Em relação à essa possível identificação do idoso com a imagem de Adolf Hitler, em um cenário possível, afinal, em abril completa 78 anos desde sua morte, o que você teria a dizer a ele hoje e quais seriam suas reações à um encontro com o ditador?

Eu rezo para que Hitler realmente tenha encontrado seu fim em 30 de abril de 1945. O mundo não precisa de pessoas como ele, apesar de todo seu carisma. O Brasil de hoje sabe o que é criar um mito em torno de uma pessoa de intelecto limitado, alguém limítrofe que beira à boçalidade; isso é danoso. Qualquer ditadura, de esquerda ou direita, o é. Acho que, para responder sua pergunta, o importante não seria o que eu diria a um ditador, mas às demais pessoas. Acho que falaria algo como “levantem-se e abram os olhos!”. Não existe líder sem seguidores.

Apesar de muitas pessoas associarem sempre o Nazismo apenas na Europa, a presença dele na América do Sul, ainda demandou algumas buscas e leituras sobre a presença do movimento no continente. Como se deu a ideia de começar a escrever os livros? Ainda pretende lançar um terceiro volume sobre o assunto?

Tirar o foco do nazismo da Europa para a América do Sul teve como objetivo mostrar como essa ideologia estendeu, de fato, seus tentáculos no mundo todo. Havia um projeto real de perpetuação do nazismo e de reconstrução de u Quarto Reich. A América do Sul tinha papel estratégico importante devido às suas riquezas. Os nazistas estiveram na Amazônia, no interior de São Paulo, no Paraguai, no norte da Argentina e na Patagônia; seus engenheiros e cientistas foram acolhidos pelos EUA e pela União Soviética e se sabe que tiveram um papel importantíssimo no desenvolvido dos programas especiais e de estudos médicos. Então, a semente do nazismo nunca foi exterminada, ainda que sua ideologia tenha sido combatida.

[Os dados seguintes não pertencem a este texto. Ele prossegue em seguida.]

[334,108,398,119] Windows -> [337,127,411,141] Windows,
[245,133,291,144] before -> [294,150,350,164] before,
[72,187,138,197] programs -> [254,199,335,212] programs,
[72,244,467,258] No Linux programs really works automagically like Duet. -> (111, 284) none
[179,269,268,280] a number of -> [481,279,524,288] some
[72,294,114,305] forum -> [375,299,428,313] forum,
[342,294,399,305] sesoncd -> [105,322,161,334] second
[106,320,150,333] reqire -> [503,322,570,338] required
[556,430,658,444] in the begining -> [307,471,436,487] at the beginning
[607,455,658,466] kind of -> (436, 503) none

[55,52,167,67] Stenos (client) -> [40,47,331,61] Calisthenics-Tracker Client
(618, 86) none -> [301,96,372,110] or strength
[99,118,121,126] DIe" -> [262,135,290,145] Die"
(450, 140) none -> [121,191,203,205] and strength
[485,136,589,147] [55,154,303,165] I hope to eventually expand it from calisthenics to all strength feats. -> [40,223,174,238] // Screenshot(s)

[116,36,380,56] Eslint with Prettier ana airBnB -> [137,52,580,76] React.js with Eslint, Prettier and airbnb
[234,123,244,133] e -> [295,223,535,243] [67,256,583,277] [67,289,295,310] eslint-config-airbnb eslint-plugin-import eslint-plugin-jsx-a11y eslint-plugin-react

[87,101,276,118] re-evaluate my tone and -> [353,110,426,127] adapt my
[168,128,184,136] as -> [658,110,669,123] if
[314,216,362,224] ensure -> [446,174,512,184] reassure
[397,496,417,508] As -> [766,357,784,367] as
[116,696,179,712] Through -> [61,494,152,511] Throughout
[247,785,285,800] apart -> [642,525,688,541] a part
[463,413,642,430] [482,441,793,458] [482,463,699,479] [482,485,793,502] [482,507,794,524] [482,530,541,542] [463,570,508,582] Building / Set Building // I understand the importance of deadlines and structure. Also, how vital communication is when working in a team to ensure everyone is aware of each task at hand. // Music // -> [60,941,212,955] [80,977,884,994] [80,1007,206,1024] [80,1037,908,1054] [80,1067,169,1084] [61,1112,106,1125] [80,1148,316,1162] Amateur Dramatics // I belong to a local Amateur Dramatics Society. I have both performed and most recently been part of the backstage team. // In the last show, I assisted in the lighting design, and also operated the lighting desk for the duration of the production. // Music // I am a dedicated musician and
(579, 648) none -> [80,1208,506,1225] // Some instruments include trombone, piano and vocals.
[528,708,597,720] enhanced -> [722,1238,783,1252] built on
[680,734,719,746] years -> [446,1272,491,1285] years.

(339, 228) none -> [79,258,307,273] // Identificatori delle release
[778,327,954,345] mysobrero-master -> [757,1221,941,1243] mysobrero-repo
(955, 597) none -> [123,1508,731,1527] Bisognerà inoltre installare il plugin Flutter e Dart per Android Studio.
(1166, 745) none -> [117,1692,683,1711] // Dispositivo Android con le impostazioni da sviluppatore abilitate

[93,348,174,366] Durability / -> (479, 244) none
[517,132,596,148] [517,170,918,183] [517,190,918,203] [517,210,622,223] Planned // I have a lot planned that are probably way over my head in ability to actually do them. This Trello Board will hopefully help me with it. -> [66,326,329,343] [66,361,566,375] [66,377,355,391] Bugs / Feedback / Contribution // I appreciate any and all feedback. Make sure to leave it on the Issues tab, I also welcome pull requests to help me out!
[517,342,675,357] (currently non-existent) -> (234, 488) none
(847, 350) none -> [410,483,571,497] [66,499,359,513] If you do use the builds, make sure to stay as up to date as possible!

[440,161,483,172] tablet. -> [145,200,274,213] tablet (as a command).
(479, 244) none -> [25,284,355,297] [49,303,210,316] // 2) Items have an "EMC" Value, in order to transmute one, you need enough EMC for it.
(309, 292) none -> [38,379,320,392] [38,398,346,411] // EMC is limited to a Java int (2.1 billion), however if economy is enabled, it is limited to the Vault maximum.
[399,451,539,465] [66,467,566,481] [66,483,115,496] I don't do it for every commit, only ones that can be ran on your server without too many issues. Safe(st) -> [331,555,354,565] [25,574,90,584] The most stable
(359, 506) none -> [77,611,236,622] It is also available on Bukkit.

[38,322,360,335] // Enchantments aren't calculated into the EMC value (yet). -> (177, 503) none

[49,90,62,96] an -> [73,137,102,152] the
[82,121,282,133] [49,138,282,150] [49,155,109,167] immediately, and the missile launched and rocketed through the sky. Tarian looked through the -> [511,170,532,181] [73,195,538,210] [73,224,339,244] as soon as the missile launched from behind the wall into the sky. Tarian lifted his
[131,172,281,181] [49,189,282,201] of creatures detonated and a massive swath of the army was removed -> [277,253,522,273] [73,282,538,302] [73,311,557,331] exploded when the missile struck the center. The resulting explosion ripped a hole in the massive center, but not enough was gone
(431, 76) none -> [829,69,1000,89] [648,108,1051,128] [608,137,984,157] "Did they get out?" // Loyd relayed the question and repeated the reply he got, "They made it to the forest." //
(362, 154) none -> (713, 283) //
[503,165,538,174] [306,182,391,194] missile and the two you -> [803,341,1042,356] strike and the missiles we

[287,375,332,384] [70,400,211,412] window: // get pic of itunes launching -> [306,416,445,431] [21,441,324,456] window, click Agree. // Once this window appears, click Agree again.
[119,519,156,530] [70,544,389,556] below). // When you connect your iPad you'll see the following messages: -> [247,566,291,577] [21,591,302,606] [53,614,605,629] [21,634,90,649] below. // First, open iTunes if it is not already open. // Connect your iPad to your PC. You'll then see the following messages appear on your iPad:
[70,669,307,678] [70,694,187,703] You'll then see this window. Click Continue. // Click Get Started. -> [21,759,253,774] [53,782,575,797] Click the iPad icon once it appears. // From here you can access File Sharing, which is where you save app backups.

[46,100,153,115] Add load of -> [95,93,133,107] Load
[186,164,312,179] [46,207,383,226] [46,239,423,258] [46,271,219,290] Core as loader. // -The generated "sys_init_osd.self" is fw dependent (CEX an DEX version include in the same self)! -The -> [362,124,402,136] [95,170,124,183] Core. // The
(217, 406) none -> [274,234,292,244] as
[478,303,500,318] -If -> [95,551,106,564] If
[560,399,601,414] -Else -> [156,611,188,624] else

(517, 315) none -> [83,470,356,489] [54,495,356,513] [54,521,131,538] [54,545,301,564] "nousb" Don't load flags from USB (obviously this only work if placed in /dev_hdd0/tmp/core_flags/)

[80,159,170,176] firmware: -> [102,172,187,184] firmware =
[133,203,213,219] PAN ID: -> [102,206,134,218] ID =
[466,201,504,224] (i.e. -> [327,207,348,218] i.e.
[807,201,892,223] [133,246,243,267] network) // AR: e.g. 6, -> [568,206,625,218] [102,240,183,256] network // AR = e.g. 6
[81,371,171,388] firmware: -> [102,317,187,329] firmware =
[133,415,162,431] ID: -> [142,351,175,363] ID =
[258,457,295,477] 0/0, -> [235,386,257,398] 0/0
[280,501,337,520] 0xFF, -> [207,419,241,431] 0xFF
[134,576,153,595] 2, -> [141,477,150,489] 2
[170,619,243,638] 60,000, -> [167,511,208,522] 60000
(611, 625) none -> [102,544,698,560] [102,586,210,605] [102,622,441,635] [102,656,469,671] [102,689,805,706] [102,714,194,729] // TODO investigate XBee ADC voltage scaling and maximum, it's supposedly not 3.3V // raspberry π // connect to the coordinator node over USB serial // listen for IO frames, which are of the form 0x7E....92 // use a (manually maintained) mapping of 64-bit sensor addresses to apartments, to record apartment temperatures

A respeito de toda essa construção do livro, é claro que enquanto alguns elementos foram construídos e personagens foram criados, muitos elementos também possuem referências reais da nossa história. Porém, o quanto você acredita que as histórias desse livro sejam reais e acredita que o nazismo, mesmo que comprovadamente devastador como ele se mostrou na nossa história, ele ainda possa ter uma influência forte na cabeça de muitas pessoas?

O nazismo vez ou outra mostra sua face na Europa ou mesmo na América, muitas vezes, travestido de nacionalismo. Muitos dos fatos de “O homem da Patagônia” são reais, incluindo personagens nazistas que se refugiaram na Argentina e viveram como fazendeiros e políticos. E não foi apenas lá; até hoje se descobrem nazistas vivendo com outros nomes, que refizeram a vida, construíram famílias. Vale lembrar que, ainda que o nazismo seja algo aterrador, o que a União Soviética fez com os povos conquistados não ficou atrás; muitos julgam Stálin pior do que Hitler. Então, não importante o nome que se dê – nazismo, comunismo aos moldes soviéticos, revolução cultural da China. Por trás de tudo, está a maldade humana, o potencial destrutivo que temos em nós.